The most efficient system, theoretically, would operate on a single frequency. But China Mobile's 2.4 gigahertz frequency standard for payment services, which has also been adopted by the other telecoms, conflicts with UnionPay's 13.56 megahertz standard.

MIIT and the central bank have tried so far unsuccessfully to mediate a settlement. Meanwhile, industry leaders such as China Information Industry Chamber of Commerce President Zhang Qizeng are trying to find common ground.

At a recent trade conference, Zhang implied the industry standard could be based on more than one frequency. "The standard should not be one and only," he said.

Zhang's perspective, according to a source close to government regulators, is apparently shared by government regulators eager to embrace the China Mobile and UnionPay frequencies in an industry standard. Working on the unification project are representatives from MIIT, the central bank and the Standardization Administration of China.

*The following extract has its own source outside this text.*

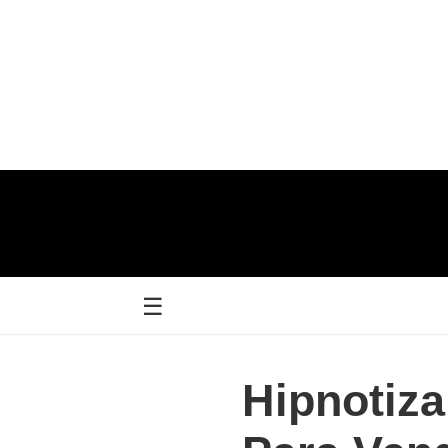
☰
Hipnotiza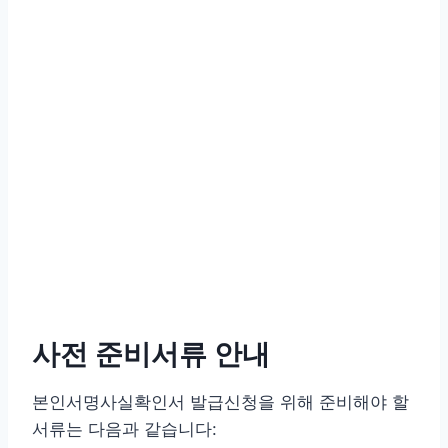
사전 준비서류 안내
본인서명사실확인서 발급신청을 위해 준비해야 할
서류는 다음과 같습니다:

The rift dates to April 2009, when China Mobile finished work on a mobile payment SIM card. To carry signals from inside a handheld device, the card needed a stronger frequency than UnionPay's 13.56 megahertz.

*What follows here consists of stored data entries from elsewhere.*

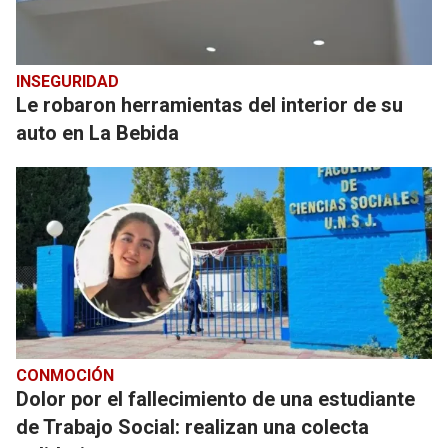
INSEGURIDAD
Le robaron herramientas del interior de su
auto en La Bebida
CONMOCIÓN
Dolor por el fallecimiento de una estudiante
de Trabajo Social: realizan una colecta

China Mobile technicians chose the 2.4 gigahertz wavelength. Soon, China Unicom and China Telecom joined the camp.

UnionPay responded by entrenching use of its frequency by upgrading financial institution ATMs and point-of-sale (POS) devices around the country. To date, the company says its network includes about 3.3 million POS machines, more than 600,000 of which operate at 13.56 megahertz.

The telecoms could offer payment services based on the UnionPay frequency, but their customer bases would be limited to those who can afford handheld devices that cost at least 2,000 yuan apiece, said Alipay's Zhang. "Such a high (device) replacement cost would make (payment service) marketing very difficult" for the telecoms, he said.

Amid the friction, China Mobile has hinted at compromise. A source told Caixin the company is developing products based on the UnionPay standard, while at the same time testing 2.4 gigahertz products in Guangzhou, Shenzhen, Shanghai, Chengdu and Beijing.

The tests also could determine whether mobile payment customers would be served by so-called "near-field" or "remote" systems. The former involves making a payment by swiping a mobile wallet-outfitted device, while the latter requires payment orders through wireless Internet or text messaging.

As part of trial program, China Mobile now offers limited remote payment services that let customers in more than 80 cities pay water, electricity, gas and other public service bills via handheld devices.

Zhang said the telecom hopes to build a customer base and then migrate mobile payment users to a near-field system with mobile wallets.

Wang Hui, an independent telecom analyst, expects the dust to settle in two to four years. He notes that more than 20 years were needed for Chinese consumers to switch from paper bills to bank cards, while the transition from bank cards to online payment systems took less than a decade.

The market for mobile payment services could mature in China within two years, he said, and usher in "the arrival of the phone-swiping era."